Comment by graypegg

8 days ago

I think they could've worked a little harder to at least find a noun you could futz with so it has some commonality between european languages. "Office" is probably well known, but it doesn't "feel" very european to use a noun that's different from most other EU languages translation. Could be "Productiv" or something.
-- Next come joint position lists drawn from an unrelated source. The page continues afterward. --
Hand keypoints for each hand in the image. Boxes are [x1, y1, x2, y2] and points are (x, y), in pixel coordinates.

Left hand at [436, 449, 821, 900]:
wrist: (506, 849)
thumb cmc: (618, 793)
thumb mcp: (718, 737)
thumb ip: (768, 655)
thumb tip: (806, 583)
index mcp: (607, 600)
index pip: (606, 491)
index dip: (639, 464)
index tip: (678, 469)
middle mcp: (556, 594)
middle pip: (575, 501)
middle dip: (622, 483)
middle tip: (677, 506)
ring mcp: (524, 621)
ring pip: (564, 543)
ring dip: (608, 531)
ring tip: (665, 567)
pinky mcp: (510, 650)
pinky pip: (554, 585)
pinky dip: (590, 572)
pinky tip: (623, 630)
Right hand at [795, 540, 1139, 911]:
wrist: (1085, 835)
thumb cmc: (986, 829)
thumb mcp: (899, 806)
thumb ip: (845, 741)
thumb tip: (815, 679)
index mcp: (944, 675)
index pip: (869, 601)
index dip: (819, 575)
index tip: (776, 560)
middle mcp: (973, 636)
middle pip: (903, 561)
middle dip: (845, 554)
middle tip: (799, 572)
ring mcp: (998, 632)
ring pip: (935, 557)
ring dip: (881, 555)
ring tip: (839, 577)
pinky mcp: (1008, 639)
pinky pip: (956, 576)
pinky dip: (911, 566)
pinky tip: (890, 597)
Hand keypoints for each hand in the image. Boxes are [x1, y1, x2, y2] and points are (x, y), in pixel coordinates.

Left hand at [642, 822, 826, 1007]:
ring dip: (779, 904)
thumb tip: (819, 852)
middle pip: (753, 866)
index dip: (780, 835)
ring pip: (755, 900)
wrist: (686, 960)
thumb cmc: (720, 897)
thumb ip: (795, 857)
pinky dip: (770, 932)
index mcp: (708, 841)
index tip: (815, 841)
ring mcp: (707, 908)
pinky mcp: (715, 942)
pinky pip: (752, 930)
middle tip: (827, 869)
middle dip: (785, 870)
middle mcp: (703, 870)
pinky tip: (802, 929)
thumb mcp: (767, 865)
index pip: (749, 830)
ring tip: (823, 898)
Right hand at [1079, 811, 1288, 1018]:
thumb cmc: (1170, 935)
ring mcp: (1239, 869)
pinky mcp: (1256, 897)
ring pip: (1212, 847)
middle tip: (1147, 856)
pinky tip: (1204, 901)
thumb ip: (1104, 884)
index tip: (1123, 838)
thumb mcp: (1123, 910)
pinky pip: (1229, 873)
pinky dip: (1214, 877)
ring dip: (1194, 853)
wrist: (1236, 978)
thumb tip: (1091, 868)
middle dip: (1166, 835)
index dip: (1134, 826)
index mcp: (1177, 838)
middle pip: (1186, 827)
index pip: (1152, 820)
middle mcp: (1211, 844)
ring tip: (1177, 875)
It feels like the federal government here in Canada has a team of language nerds ready to smash together a clever french-english name with two superimposed meanings when needed. ("O-Train", Ottawa Train, Au Train. "Via Rail". "Service Canada". "ArriveCAN". etc)
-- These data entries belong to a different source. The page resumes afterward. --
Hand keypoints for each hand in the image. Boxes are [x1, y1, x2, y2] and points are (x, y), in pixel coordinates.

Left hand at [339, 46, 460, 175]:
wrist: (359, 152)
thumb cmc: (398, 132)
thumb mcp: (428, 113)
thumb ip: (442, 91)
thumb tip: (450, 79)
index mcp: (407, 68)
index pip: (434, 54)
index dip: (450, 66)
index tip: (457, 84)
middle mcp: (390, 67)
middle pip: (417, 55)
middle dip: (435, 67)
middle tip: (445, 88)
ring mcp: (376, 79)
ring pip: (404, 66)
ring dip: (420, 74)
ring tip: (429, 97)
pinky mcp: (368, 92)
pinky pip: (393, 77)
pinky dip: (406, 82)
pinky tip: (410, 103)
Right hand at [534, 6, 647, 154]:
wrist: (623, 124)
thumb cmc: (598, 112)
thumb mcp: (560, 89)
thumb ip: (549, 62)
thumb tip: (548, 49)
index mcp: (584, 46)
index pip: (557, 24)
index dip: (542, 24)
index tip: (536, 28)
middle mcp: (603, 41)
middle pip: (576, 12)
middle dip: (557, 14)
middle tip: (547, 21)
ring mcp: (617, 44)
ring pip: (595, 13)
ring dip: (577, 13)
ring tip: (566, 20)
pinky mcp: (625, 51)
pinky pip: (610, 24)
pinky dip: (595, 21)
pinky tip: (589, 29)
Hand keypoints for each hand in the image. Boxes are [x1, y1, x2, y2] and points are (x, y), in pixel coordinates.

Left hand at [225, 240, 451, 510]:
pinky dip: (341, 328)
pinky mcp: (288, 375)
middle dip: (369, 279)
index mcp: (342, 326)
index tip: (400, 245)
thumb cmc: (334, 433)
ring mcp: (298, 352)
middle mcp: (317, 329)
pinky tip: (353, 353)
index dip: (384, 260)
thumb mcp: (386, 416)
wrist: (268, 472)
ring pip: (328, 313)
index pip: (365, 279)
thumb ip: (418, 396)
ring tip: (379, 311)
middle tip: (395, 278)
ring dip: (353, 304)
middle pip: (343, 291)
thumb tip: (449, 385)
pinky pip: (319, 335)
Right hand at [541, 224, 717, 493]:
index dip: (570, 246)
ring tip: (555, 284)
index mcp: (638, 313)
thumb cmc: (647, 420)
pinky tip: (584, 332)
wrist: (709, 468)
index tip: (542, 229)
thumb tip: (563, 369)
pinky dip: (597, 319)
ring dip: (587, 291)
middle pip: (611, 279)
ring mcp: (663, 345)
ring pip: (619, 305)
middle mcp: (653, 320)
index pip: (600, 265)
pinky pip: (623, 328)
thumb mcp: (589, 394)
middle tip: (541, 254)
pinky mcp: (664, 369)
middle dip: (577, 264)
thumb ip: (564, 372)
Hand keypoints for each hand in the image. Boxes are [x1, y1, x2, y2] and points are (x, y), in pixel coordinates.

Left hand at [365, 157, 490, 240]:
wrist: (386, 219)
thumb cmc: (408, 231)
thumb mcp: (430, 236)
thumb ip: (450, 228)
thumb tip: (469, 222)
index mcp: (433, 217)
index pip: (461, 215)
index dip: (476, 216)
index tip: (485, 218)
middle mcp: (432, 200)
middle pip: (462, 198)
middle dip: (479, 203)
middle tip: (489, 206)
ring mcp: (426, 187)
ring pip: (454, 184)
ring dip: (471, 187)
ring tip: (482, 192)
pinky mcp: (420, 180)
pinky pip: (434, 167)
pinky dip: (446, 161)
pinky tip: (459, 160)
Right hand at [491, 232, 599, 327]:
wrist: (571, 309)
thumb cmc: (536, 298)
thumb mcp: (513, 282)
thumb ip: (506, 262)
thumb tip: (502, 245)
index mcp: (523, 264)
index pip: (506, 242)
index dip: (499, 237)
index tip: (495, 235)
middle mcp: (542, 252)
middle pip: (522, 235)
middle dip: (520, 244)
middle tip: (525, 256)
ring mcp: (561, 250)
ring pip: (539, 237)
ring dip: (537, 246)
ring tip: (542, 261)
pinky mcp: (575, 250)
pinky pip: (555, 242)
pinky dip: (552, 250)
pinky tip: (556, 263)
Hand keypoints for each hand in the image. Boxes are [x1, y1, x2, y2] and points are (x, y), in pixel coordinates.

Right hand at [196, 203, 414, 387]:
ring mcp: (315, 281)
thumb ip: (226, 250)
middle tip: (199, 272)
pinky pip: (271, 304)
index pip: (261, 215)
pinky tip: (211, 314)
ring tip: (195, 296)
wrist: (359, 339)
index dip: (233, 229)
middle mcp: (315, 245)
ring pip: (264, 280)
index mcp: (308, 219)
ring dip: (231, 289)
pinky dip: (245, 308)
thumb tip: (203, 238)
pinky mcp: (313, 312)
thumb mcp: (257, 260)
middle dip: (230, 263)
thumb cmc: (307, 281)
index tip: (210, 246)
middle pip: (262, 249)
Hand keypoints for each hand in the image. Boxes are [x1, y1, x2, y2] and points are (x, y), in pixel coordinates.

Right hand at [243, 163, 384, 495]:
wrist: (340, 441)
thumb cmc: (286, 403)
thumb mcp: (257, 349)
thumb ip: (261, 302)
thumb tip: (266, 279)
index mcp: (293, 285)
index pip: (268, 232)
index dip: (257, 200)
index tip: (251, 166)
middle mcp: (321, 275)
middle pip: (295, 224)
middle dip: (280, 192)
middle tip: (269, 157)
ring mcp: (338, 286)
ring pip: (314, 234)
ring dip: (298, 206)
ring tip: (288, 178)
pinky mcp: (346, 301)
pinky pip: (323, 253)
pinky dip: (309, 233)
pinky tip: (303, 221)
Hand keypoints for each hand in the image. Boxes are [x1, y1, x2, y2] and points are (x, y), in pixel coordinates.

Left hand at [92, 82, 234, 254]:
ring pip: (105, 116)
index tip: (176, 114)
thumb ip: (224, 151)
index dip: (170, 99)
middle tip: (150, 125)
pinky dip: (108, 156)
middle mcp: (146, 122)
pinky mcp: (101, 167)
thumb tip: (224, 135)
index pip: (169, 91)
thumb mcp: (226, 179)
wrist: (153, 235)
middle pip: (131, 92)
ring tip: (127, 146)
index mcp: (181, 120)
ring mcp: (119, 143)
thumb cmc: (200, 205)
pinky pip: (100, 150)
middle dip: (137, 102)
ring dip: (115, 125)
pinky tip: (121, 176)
You can't tell me there isn't a few turbo-nerds somewhere in the entire continent of europe that will find the intersection of 6-7 languages to name an EU groupware suite.

Ireland is in EU. English is the primary language there (even though it is not the original language).
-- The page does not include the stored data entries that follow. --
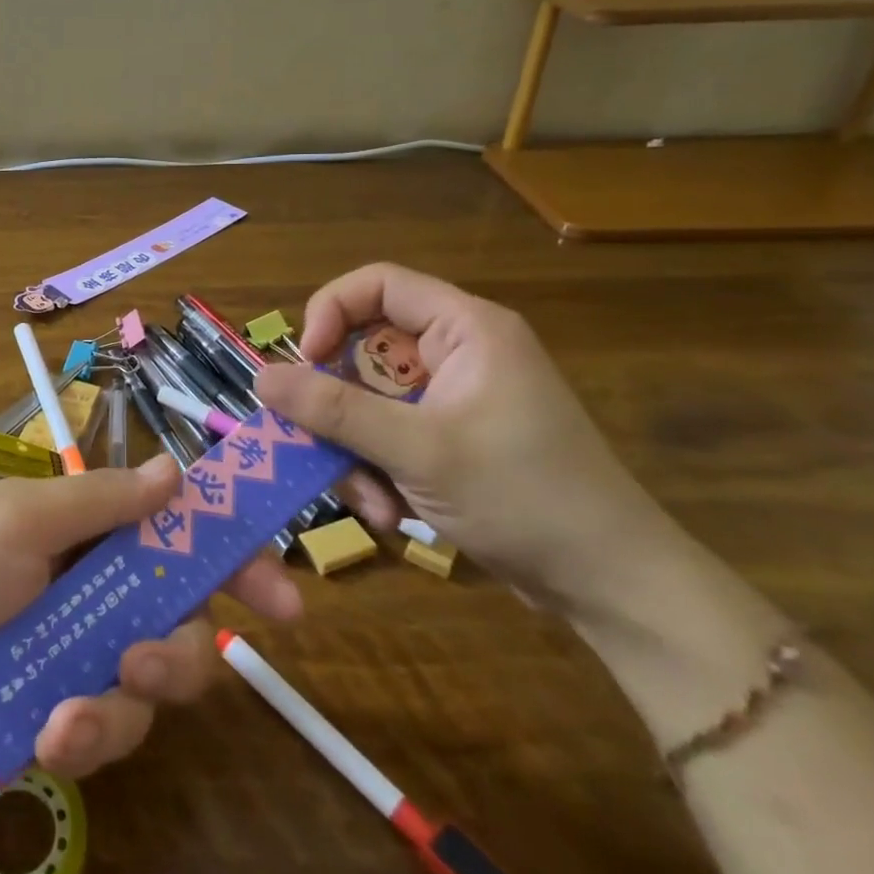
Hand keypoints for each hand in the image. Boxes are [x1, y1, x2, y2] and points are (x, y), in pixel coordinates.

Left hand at [0, 457, 302, 777]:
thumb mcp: (24, 518)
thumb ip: (102, 500)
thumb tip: (177, 469)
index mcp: (91, 532)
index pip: (178, 537)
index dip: (232, 560)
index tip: (283, 599)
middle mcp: (96, 589)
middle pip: (180, 623)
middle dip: (178, 651)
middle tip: (148, 660)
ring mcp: (79, 653)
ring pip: (149, 688)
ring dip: (120, 704)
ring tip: (71, 712)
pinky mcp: (60, 710)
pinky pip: (105, 732)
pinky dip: (84, 736)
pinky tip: (46, 735)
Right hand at [254, 263, 685, 619]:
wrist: (613, 588)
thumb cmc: (524, 499)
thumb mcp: (418, 451)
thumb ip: (334, 410)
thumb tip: (261, 377)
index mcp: (466, 330)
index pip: (376, 285)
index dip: (329, 312)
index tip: (305, 362)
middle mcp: (458, 354)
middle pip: (364, 349)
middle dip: (338, 404)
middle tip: (319, 442)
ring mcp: (454, 399)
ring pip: (368, 401)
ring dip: (355, 450)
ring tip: (372, 500)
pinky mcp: (452, 439)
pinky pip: (388, 435)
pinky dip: (377, 470)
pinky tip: (390, 510)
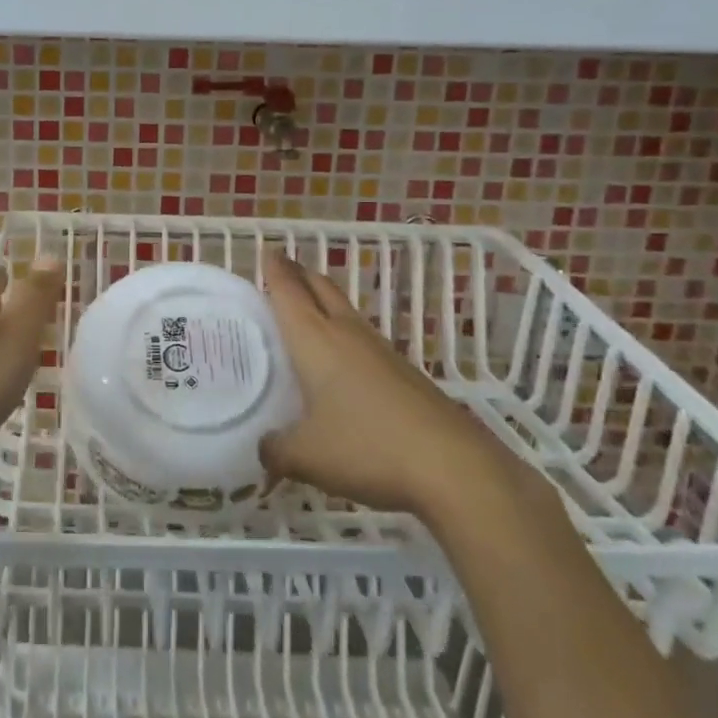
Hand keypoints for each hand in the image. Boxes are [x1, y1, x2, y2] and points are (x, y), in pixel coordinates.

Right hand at [259, 251, 505, 516]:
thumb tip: (264, 447)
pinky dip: (342, 334)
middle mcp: (346, 333)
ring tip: (304, 312)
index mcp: (315, 339)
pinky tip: (339, 362)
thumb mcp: (306, 456)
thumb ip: (275, 449)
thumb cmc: (367, 447)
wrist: (453, 466)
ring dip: (322, 302)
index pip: (288, 290)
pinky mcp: (403, 372)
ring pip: (344, 310)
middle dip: (299, 274)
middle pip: (320, 287)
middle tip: (280, 271)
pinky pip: (361, 338)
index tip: (264, 251)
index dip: (274, 269)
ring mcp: (380, 350)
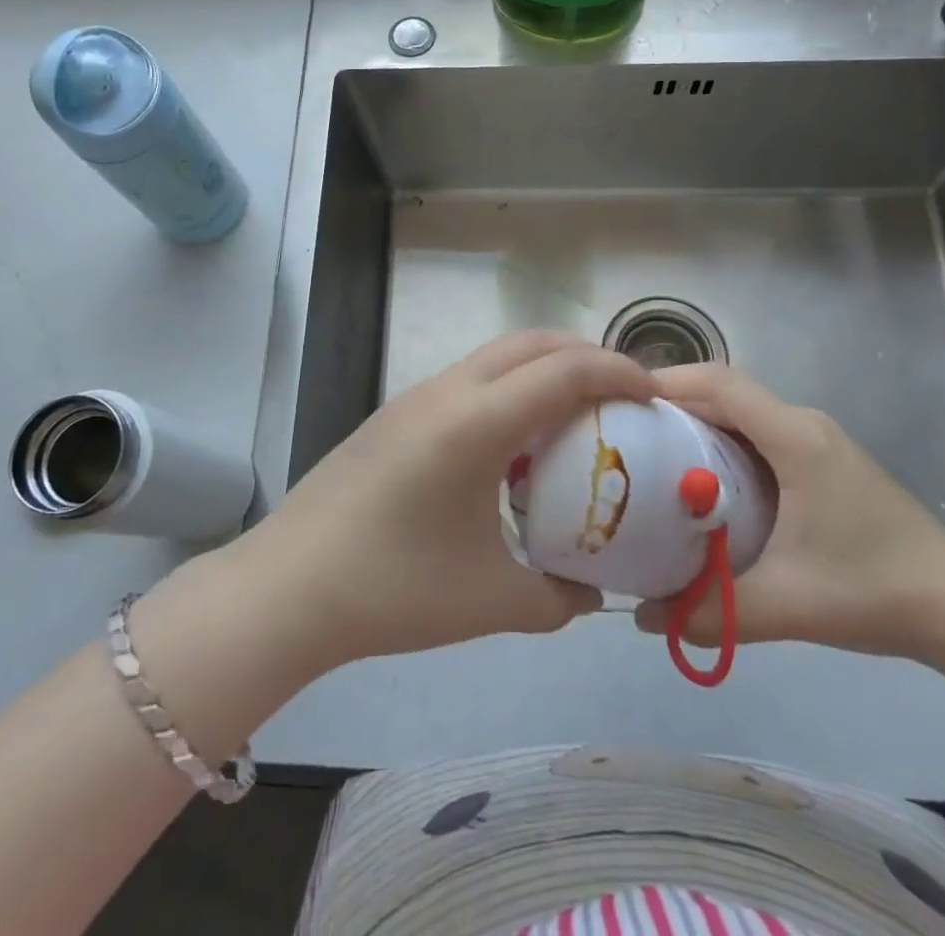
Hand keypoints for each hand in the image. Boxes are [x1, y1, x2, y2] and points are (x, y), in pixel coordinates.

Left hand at [233, 331, 655, 674]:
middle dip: (586, 355)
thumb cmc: (394, 589)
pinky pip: (469, 380)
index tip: (655, 396)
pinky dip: (509, 388)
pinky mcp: (395, 414)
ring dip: (543, 368)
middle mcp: (448, 391)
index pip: (565, 370)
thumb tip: (593, 592)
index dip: (619, 372)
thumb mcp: (492, 602)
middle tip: (623, 395)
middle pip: (531, 343)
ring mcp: (415, 397)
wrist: (289, 586)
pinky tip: (512, 445)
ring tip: (575, 415)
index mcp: (477, 422)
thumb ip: (558, 597)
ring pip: (496, 356)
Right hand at [634, 364, 944, 664]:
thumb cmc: (873, 591)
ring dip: (698, 422)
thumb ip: (710, 613)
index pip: (719, 383)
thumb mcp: (785, 605)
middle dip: (673, 403)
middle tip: (626, 433)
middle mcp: (803, 424)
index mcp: (793, 437)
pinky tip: (705, 482)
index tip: (621, 401)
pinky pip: (759, 433)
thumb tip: (642, 618)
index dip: (667, 381)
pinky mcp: (824, 461)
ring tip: (652, 454)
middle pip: (725, 391)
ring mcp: (817, 441)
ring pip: (742, 412)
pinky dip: (723, 442)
Also, English does work as a sort of Lingua Franca across EU countries.

Nothing wrong with it.

  • I know, that's what I meant by "most other EU language translations". But to me at least, this is a brandable name. Why not do something "unifying" across many european languages, not just something that works in a singular one?

    It's more of a plea for creativity rather than pragmatism... but I'm arguing for creativity from a government agency... so I might be a bit off base here haha

    • To be frank, any European language is a minority within the continent as a whole. English at least makes it marketable anywhere.

      If I was the one to suggest a catchy name I would pick something in Latin or Greek.

      Oficium has a nice ring to it.

      Too bad ".um" TLD is tied to USA. ofici.um would be a sick URL/name.